Number of openings : 7

Role Overview :

You will architect and operate globally distributed infrastructure that powers high-traffic applications used by millions of users. The role demands deep expertise in cloud platforms, distributed systems, Kubernetes ecosystems, high-performance networking, and reliability engineering.

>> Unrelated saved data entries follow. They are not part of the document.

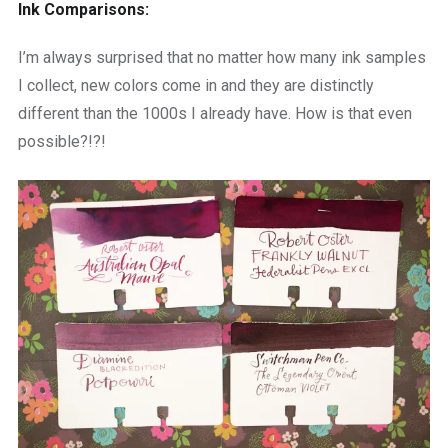
Ink Comparisons:
I’m always surprised that no matter how many ink samples
I collect, new colors come in and they are distinctly
different than the 1000s I already have. How is that even
possible?!?!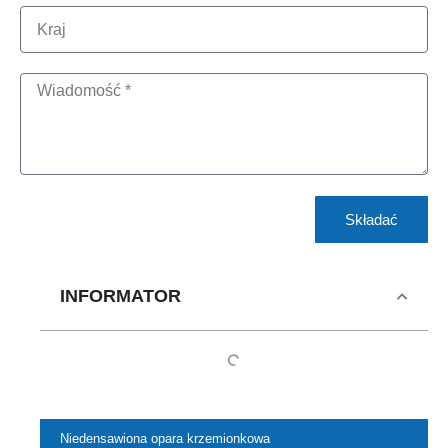
Składać
INFORMATOR
Niedensawiona opara krzemionkowa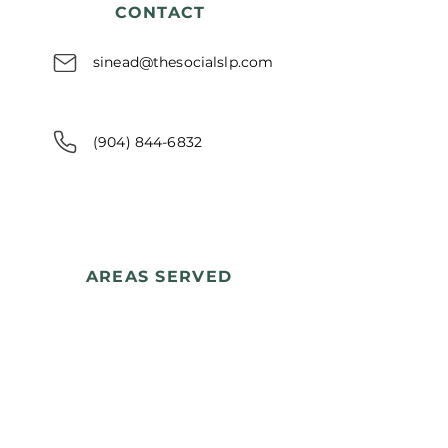
CONTACT
sinead@thesocialslp.com
(904) 844-6832
AREAS SERVED
Nassau County, Florida
Yulee • Fernandina Beach
Amelia Island • Callahan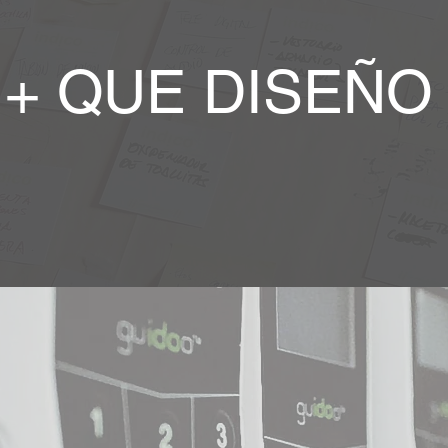
+ QUE DISEÑO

You will design platforms that allow engineering teams to deploy and scale services rapidly while maintaining strict SLO-driven reliability standards. This includes building infrastructure that automatically scales, self-recovers from failures, and operates with minimal human intervention.

Key Responsibilities :

- Architect multi-region, high-availability cloud infrastructure across AWS, GCP, or Azure

- Build scalable Kubernetes-based platforms supporting large microservice ecosystems

- Implement Infrastructure as Code using Terraform or Pulumi to automate provisioning

- Design GitOps-driven CI/CD systems enabling safe, zero-downtime deployments

- Build advanced observability platforms using Prometheus, OpenTelemetry, and Grafana

- Implement service mesh architectures using Istio / Envoy for secure service networking

- Define and enforce SLOs, SLIs, and error budgets to ensure reliability at scale

- Implement self-healing infrastructure, autoscaling systems, and chaos engineering practices

- Optimize infrastructure for low latency, high throughput, and cost efficiency

Core Technology Stack :

- Linux, Kubernetes, Docker, Terraform, Pulumi, AWS, GCP, Azure, Go, Python, eBPF, Istio, Envoy, Helm, ArgoCD, GitOps, Prometheus, OpenTelemetry, Grafana, HashiCorp Vault, OPA, distributed systems architecture, multi-region infrastructure, platform engineering, SRE practices, service networking, and edge infrastructure.